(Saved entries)
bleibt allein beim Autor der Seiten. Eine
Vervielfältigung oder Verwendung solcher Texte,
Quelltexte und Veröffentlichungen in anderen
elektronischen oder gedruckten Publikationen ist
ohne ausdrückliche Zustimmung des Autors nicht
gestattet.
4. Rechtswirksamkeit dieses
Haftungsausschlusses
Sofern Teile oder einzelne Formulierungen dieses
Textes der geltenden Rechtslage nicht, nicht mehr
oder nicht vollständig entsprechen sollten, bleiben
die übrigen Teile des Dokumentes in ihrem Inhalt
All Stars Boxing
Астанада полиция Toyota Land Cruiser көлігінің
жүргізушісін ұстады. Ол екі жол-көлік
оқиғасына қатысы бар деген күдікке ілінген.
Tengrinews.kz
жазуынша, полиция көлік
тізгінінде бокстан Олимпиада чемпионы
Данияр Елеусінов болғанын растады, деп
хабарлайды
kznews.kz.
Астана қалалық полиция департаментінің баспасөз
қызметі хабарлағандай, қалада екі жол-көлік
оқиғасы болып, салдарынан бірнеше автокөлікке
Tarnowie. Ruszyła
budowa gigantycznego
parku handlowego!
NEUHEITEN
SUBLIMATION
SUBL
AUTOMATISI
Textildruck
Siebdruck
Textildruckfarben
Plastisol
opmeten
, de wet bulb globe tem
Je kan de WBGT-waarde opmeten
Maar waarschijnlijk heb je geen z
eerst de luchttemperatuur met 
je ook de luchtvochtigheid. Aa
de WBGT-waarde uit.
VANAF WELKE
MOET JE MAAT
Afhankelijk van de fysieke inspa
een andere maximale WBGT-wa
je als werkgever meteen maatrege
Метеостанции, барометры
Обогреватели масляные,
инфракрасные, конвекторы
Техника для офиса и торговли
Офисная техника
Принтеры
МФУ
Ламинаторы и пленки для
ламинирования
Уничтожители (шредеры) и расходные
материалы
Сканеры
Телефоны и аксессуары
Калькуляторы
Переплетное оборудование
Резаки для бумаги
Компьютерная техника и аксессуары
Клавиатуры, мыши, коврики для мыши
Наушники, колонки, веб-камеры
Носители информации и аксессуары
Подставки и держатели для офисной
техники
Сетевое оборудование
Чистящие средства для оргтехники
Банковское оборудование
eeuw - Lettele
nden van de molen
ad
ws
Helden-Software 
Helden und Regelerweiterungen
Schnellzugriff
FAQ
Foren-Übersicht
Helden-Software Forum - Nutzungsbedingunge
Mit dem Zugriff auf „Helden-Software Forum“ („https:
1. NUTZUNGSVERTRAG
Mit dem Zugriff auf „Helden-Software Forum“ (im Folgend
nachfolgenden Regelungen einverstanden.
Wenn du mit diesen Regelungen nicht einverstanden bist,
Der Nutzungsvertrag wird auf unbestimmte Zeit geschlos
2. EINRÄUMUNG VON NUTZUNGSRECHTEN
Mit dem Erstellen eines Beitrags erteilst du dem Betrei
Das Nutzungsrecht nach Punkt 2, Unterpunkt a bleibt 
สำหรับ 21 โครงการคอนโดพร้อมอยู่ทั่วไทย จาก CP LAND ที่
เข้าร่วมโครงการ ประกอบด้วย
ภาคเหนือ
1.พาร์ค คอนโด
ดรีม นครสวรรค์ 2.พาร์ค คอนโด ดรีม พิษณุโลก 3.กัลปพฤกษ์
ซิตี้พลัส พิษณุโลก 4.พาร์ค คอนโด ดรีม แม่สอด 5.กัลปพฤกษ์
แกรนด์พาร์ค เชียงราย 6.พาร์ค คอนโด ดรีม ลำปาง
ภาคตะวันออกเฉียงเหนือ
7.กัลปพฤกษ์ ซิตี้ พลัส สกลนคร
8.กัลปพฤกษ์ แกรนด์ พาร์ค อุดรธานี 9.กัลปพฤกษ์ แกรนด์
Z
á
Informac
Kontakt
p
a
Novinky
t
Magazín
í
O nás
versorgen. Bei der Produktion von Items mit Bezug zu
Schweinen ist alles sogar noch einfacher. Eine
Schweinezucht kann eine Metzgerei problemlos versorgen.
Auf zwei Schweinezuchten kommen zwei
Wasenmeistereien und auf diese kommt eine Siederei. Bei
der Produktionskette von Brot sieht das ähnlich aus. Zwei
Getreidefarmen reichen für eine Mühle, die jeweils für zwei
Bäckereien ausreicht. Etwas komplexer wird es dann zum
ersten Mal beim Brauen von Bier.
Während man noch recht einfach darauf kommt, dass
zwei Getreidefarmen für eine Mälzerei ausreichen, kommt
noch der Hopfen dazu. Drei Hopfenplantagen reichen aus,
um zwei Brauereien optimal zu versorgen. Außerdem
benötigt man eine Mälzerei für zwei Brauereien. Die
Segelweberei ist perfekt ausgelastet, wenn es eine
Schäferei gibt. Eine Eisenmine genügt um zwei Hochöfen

Task statement >>
What is needed is an exact copy of all the data above.

Task response >>
bleibt allein beim Autor der Seiten. Eine
Vervielfältigung oder Verwendung solcher Texte,
Quelltexte und Veröffentlichungen in anderen
elektronischen oder gedruckten Publikationen ist
ohne ausdrückliche Zustimmung des Autors nicht
gestattet.
4. Rechtswirksamkeit dieses
Haftungsausschlusses
Sofern Teile oder einzelne Formulierungen dieses
Textes der geltenden Rechtslage nicht, nicht mehr
oder nicht vollständig entsprechen sollten, bleiben
die übrigen Teile des Dokumentes in ihrem Inhalt
All Stars Boxing
Астанада полиция Toyota Land Cruiser көлігінің
жүргізушісін ұстады. Ол екі жол-көлік
оқиғасына қатысы бар деген күдікке ілінген.
Tengrinews.kz
жазуынша, полиция көлік
тізгінінде бокстан Олимпиада чемпионы
Данияр Елеусінов болғанын растады, деп
хабарлайды
kznews.kz.
Астана қалалық полиция департаментінің баспасөз
қызметі хабарлағандай, қалада екі жол-көлік
оқиғасы болып, салдарынан бірнеше автокөлікке
Tarnowie. Ruszyła
budowa gigantycznego
parku handlowego!
NEUHEITEN
SUBLIMATION
SUBL
AUTOMATISI
Textildruck
Siebdruck
Textildruckfarben
Plastisol
opmeten
, de wet bulb globe tem
Je kan de WBGT-waarde opmeten
Maar waarschijnlijk heb je geen z
eerst de luchttemperatuur met 
je ook de luchtvochtigheid. Aa
de WBGT-waarde uit.
VANAF WELKE
MOET JE MAAT
Afhankelijk van de fysieke inspa
een andere maximale WBGT-wa
je als werkgever meteen maatrege
Метеостанции, барометры
Обогреватели масляные,
инфракрасные, конвекторы
Техника для офиса и торговли
Офисная техника
Принтеры
МФУ
Ламинаторы и пленки для
ламинирования
Уничтожители (шредеры) и расходные
материалы
Сканеры
Телефоны и аксессуары
Калькуляторы
Переплетное оборудование
Резаки для бумаги
Компьютерная техника и аксессуары
Клавиатуры, мыши, коврики для мыши
Наушники, колонки, веб-камеры
Носители информации и аксессуары
Подставки и держатели для офисной
техники
Сетевое оборудование
Чистящие средства для оргтехники
Банковское оборудование
eeuw - Lettele
nden van de molen
ad
ws
Helden-Software 
Helden und Regelerweiterungen
Schnellzugriff
FAQ
Foren-Übersicht
Helden-Software Forum - Nutzungsbedingunge
Mit dem Zugriff auf „Helden-Software Forum“ („https:
1. NUTZUNGSVERTRAG
Mit dem Zugriff auf „Helden-Software Forum“ (im Folgend
nachfolgenden Regelungen einverstanden.
Wenn du mit diesen Regelungen nicht einverstanden bist,
Der Nutzungsvertrag wird auf unbestimmte Zeit geschlos
2. EINRÄUMUNG VON NUTZUNGSRECHTEN
Mit dem Erstellen eines Beitrags erteilst du dem Betrei
Das Nutzungsrecht nach Punkt 2, Unterpunkt a bleibt 
สำหรับ 21 โครงการคอนโดพร้อมอยู่ทั่วไทย จาก CP LAND ที่
เข้าร่วมโครงการ ประกอบด้วย
ภาคเหนือ
1.พาร์ค คอนโด
ดรีม นครสวรรค์ 2.พาร์ค คอนโด ดรีม พิษณุโลก 3.กัลปพฤกษ์
ซิตี้พลัส พิษณุโลก 4.พาร์ค คอนโด ดรีม แม่สอด 5.กัลปพฤกษ์
แกรนด์พาร์ค เชียงราย 6.พาร์ค คอนโด ดรีม ลำปาง
ภาคตะวันออกเฉียงเหนือ
7.กัลปพฤกษ์ ซิตี้ พลัส สกลนคร
8.กัลปพฤกษ์ แกรนด์ พาร์ค อุดรธานี 9.กัลปพฤกษ์ แกรนด์
Z
á
Informac
Kontakt
p
a
Novinky
t
Magazín
í
O nás
versorgen. Bei der Produktion von Items mit Bezug zu
Schweinen ist alles sogar noch einfacher. Eine
Schweinezucht kann eine Metzgerei problemlos versorgen.
Auf zwei Schweinezuchten kommen zwei
Wasenmeistereien und auf diese kommt eine Siederei. Bei
der Produktionskette von Brot sieht das ähnlich aus. Zwei
Getreidefarmen reichen für eine Mühle, die jeweils für zwei
Bäckereien ausreicht. Etwas komplexer wird es dann zum
ersten Mal beim Brauen von Bier.
Während man noch recht einfach darauf kommt, dass
zwei Getreidefarmen für eine Mälzerei ausreichen, kommt
noch der Hopfen dazu. Drei Hopfenplantagen reichen aus,
um zwei Brauereien optimal zu versorgen. Außerdem
benötigt man eine Mälzerei für zwei Brauereien. Die
Segelweberei ist perfekt ausgelastet, wenn es eine
Schäferei gibt. Eine Eisenmine genügt um zwei Hochöfen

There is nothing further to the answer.